STORED ROWS:
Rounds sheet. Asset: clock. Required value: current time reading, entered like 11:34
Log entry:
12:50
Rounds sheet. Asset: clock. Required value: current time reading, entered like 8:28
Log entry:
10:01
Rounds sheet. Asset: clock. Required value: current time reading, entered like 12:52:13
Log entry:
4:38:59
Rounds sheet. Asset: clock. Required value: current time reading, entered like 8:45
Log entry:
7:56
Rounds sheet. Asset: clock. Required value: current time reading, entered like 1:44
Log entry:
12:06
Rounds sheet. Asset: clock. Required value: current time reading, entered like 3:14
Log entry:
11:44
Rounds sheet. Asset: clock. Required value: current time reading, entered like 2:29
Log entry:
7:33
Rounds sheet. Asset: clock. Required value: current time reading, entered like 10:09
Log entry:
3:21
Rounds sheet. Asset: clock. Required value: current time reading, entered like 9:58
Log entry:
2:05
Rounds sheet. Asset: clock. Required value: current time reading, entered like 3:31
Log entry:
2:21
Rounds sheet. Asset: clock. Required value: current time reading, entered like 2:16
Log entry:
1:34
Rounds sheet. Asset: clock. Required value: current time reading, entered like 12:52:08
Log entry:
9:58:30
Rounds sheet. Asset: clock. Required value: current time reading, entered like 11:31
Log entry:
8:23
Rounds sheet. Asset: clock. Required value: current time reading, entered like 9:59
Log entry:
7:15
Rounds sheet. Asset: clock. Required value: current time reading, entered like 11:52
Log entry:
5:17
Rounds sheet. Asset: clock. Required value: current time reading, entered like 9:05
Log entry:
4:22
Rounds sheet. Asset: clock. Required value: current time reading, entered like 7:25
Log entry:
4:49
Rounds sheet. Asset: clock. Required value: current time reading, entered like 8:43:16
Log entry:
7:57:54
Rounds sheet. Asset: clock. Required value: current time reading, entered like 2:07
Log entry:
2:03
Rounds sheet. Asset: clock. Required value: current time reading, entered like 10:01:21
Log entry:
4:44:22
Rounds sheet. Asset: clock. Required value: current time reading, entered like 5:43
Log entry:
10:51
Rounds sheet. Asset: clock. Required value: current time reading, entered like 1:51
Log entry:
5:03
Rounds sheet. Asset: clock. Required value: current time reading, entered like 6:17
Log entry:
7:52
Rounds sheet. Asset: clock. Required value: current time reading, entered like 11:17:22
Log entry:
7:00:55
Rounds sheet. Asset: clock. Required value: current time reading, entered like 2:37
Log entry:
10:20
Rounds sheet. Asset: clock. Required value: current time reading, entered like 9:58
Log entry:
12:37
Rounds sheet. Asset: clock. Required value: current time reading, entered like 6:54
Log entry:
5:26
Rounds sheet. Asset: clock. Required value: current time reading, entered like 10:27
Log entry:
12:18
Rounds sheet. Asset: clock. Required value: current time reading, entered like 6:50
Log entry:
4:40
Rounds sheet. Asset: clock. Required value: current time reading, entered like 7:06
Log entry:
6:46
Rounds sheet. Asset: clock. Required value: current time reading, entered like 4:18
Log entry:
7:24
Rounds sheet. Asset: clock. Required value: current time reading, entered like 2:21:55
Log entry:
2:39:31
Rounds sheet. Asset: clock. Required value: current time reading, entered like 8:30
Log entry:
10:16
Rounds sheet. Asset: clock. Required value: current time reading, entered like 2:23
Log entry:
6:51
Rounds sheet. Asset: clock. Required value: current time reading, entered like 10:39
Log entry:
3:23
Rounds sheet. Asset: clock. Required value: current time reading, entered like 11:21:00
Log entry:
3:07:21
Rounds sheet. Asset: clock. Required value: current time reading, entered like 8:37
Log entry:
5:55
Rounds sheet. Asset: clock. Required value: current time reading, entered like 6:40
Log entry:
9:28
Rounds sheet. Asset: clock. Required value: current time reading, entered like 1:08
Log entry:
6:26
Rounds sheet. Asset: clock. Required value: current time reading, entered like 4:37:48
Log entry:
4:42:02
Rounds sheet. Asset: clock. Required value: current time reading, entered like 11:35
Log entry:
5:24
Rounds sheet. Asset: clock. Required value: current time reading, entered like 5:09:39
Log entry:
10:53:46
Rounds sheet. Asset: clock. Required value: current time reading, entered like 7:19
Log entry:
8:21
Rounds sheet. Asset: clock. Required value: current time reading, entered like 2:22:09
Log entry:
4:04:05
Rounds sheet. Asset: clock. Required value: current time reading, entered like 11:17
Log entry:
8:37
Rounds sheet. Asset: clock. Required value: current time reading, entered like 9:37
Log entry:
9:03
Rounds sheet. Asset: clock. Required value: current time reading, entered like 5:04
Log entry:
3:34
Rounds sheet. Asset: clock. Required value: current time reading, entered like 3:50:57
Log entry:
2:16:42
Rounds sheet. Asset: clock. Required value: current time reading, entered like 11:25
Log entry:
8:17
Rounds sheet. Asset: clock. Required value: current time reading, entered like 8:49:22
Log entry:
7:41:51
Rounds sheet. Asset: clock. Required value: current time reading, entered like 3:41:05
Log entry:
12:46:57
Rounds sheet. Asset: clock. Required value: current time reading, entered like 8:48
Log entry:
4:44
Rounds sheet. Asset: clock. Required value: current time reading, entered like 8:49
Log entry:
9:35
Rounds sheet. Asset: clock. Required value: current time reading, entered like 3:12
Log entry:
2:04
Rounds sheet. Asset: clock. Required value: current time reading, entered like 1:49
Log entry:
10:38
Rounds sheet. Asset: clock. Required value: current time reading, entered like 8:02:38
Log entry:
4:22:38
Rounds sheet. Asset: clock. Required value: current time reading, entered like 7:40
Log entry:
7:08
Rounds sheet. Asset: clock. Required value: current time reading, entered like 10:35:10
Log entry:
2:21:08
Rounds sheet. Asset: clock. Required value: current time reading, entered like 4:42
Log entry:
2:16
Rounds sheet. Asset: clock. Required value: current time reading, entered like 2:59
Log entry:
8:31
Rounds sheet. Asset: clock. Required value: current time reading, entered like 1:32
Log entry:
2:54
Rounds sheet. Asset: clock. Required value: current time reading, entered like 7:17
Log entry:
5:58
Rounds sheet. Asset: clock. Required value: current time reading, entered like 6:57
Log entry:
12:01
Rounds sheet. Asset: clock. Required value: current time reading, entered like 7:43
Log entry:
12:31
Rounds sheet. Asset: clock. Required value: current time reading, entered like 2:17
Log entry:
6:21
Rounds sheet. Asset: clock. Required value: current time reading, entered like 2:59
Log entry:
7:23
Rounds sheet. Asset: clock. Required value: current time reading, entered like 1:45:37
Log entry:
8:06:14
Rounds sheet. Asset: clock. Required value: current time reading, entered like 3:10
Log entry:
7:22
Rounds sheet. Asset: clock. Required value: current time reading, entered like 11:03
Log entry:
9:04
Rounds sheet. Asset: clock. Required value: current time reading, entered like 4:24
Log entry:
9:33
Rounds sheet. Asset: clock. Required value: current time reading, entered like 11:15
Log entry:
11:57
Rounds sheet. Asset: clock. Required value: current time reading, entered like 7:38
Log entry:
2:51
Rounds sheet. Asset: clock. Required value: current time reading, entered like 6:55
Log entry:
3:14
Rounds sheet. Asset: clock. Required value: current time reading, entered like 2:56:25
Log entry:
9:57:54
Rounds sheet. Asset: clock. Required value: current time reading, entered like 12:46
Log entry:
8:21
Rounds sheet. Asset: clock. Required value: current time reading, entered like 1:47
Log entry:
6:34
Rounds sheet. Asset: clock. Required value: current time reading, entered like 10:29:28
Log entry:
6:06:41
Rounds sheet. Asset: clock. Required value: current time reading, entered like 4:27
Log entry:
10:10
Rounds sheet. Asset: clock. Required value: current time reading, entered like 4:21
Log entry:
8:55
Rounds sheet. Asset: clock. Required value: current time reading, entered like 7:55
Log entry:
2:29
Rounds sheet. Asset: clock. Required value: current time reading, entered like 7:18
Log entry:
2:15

THE PROBLEM:
Retype all of the entries above, keeping every character, line break and their order unchanged.

TASK OUTPUT:
Rounds sheet. Asset: clock. Required value: current time reading, entered like 11:34
Log entry:
12:50
Rounds sheet. Asset: clock. Required value: current time reading, entered like 8:28
Log entry:
10:01
Rounds sheet. Asset: clock. Required value: current time reading, entered like 12:52:13
Log entry:
4:38:59
Rounds sheet. Asset: clock. Required value: current time reading, entered like 8:45
Log entry:
7:56
Rounds sheet. Asset: clock. Required value: current time reading, entered like 1:44
Log entry:
12:06
Rounds sheet. Asset: clock. Required value: current time reading, entered like 3:14
Log entry:
11:44
Rounds sheet. Asset: clock. Required value: current time reading, entered like 2:29
Log entry:
7:33
Rounds sheet. Asset: clock. Required value: current time reading, entered like 10:09
Log entry:
3:21
Rounds sheet. Asset: clock. Required value: current time reading, entered like 9:58
Log entry:
2:05
Rounds sheet. Asset: clock. Required value: current time reading, entered like 3:31
Log entry:
2:21
Rounds sheet. Asset: clock. Required value: current time reading, entered like 2:16
Log entry:
1:34
Rounds sheet. Asset: clock. Required value: current time reading, entered like 12:52:08
Log entry:
9:58:30
Rounds sheet. Asset: clock. Required value: current time reading, entered like 11:31
Log entry:
8:23
Rounds sheet. Asset: clock. Required value: current time reading, entered like 9:59
Log entry:
7:15
Rounds sheet. Asset: clock. Required value: current time reading, entered like 11:52
Log entry:
5:17
Rounds sheet. Asset: clock. Required value: current time reading, entered like 9:05
Log entry:
4:22
Rounds sheet. Asset: clock. Required value: current time reading, entered like 7:25
Log entry:
4:49
Rounds sheet. Asset: clock. Required value: current time reading, entered like 8:43:16
Log entry:
7:57:54
Rounds sheet. Asset: clock. Required value: current time reading, entered like 2:07
Log entry:
2:03
Rounds sheet. Asset: clock. Required value: current time reading, entered like 10:01:21
Log entry:
4:44:22
Rounds sheet. Asset: clock. Required value: current time reading, entered like 5:43
Log entry:
10:51
Rounds sheet. Asset: clock. Required value: current time reading, entered like 1:51
Log entry:
5:03
Rounds sheet. Asset: clock. Required value: current time reading, entered like 6:17
Log entry:
7:52
Rounds sheet. Asset: clock. Required value: current time reading, entered like 11:17:22
Log entry:
7:00:55
Rounds sheet. Asset: clock. Required value: current time reading, entered like 2:37
Log entry:
10:20
Rounds sheet. Asset: clock. Required value: current time reading, entered like 9:58
Log entry:
12:37
Rounds sheet. Asset: clock. Required value: current time reading, entered like 6:54
Log entry:
5:26
Rounds sheet. Asset: clock. Required value: current time reading, entered like 10:27
Log entry:
12:18
Rounds sheet. Asset: clock. Required value: current time reading, entered like 6:50
Log entry:
4:40
Rounds sheet. Asset: clock. Required value: current time reading, entered like 7:06
Log entry:
6:46
Rounds sheet. Asset: clock. Required value: current time reading, entered like 4:18
Log entry:
7:24
Rounds sheet. Asset: clock. Required value: current time reading, entered like 2:21:55
Log entry:
2:39:31
Rounds sheet. Asset: clock. Required value: current time reading, entered like 8:30
Log entry:
10:16
Rounds sheet. Asset: clock. Required value: current time reading, entered like 2:23
Log entry:
6:51
Rounds sheet. Asset: clock. Required value: current time reading, entered like 10:39
Log entry:
3:23
Rounds sheet. Asset: clock. Required value: current time reading, entered like 11:21:00
Log entry:
3:07:21
Rounds sheet. Asset: clock. Required value: current time reading, entered like 8:37
Log entry:
5:55
Rounds sheet. Asset: clock. Required value: current time reading, entered like 6:40
Log entry:
9:28
Rounds sheet. Asset: clock. Required value: current time reading, entered like 1:08
Log entry:
6:26
Rounds sheet. Asset: clock. Required value: current time reading, entered like 4:37:48
Log entry:
4:42:02
Rounds sheet. Asset: clock. Required value: current time reading, entered like 11:35
Log entry:
5:24
Rounds sheet. Asset: clock. Required value: current time reading, entered like 5:09:39
Log entry:
10:53:46
Rounds sheet. Asset: clock. Required value: current time reading, entered like 7:19
Log entry:
8:21
Rounds sheet. Asset: clock. Required value: current time reading, entered like 2:22:09
Log entry:
4:04:05
Rounds sheet. Asset: clock. Required value: current time reading, entered like 11:17
Log entry:
8:37
Rounds sheet. Asset: clock. Required value: current time reading, entered like 9:37
Log entry:
9:03
Rounds sheet. Asset: clock. Required value: current time reading, entered like 5:04
Log entry:
3:34
Rounds sheet. Asset: clock. Required value: current time reading, entered like 3:50:57
Log entry:
2:16:42
Rounds sheet. Asset: clock. Required value: current time reading, entered like 11:25
Log entry:
8:17
Rounds sheet. Asset: clock. Required value: current time reading, entered like 8:49:22
Log entry:
7:41:51
Rounds sheet. Asset: clock. Required value: current time reading, entered like 3:41:05
Log entry:
12:46:57
Rounds sheet. Asset: clock. Required value: current time reading, entered like 8:48
Log entry:
4:44
Rounds sheet. Asset: clock. Required value: current time reading, entered like 8:49
Log entry:
9:35
Rounds sheet. Asset: clock. Required value: current time reading, entered like 3:12
Log entry:
2:04
Rounds sheet. Asset: clock. Required value: current time reading, entered like 1:49
Log entry:
10:38
Rounds sheet. Asset: clock. Required value: current time reading, entered like 8:02:38
Log entry:
4:22:38
Rounds sheet. Asset: clock. Required value: current time reading, entered like 7:40
Log entry:
7:08
Rounds sheet. Asset: clock. Required value: current time reading, entered like 10:35:10
Log entry:
2:21:08
Rounds sheet. Asset: clock. Required value: current time reading, entered like 4:42
Log entry:
2:16
Rounds sheet. Asset: clock. Required value: current time reading, entered like 2:59
Log entry:
8:31
Rounds sheet. Asset: clock. Required value: current time reading, entered like 1:32
Log entry:
2:54
Rounds sheet. Asset: clock. Required value: current time reading, entered like 7:17
Log entry:
5:58
Rounds sheet. Asset: clock. Required value: current time reading, entered like 6:57
Log entry:
12:01
Rounds sheet. Asset: clock. Required value: current time reading, entered like 7:43
Log entry:
12:31
Rounds sheet. Asset: clock. Required value: current time reading, entered like 2:17
Log entry:
6:21
Rounds sheet. Asset: clock. Required value: current time reading, entered like 2:59
Log entry:
7:23
Rounds sheet. Asset: clock. Required value: current time reading, entered like 1:45:37
Log entry:
8:06:14
Rounds sheet. Asset: clock. Required value: current time reading, entered like 3:10
Log entry:
7:22
Rounds sheet. Asset: clock. Required value: current time reading, entered like 11:03
Log entry:
9:04
Rounds sheet. Asset: clock. Required value: current time reading, entered like 4:24
Log entry:
9:33
Rounds sheet. Asset: clock. Required value: current time reading, entered like 11:15
Log entry:
11:57
Rounds sheet. Asset: clock. Required value: current time reading, entered like 7:38
Log entry:
2:51
Rounds sheet. Asset: clock. Required value: current time reading, entered like 6:55
Log entry:
3:14
Rounds sheet. Asset: clock. Required value: current time reading, entered like 2:56:25
Log entry:
9:57:54
Rounds sheet. Asset: clock. Required value: current time reading, entered like 12:46
Log entry:
8:21
Rounds sheet. Asset: clock. Required value: current time reading, entered like 1:47
Log entry:
6:34
Rounds sheet. Asset: clock. Required value: current time reading, entered like 10:29:28
Log entry:
6:06:41
Rounds sheet. Asset: clock. Required value: current time reading, entered like 4:27
Log entry:
10:10
Rounds sheet. Asset: clock. Required value: current time reading, entered like 4:21
Log entry:
8:55
Rounds sheet. Asset: clock. Required value: current time reading, entered like 7:55
Log entry:
2:29
Rounds sheet. Asset: clock. Required value: current time reading, entered like 7:18
Log entry:
2:15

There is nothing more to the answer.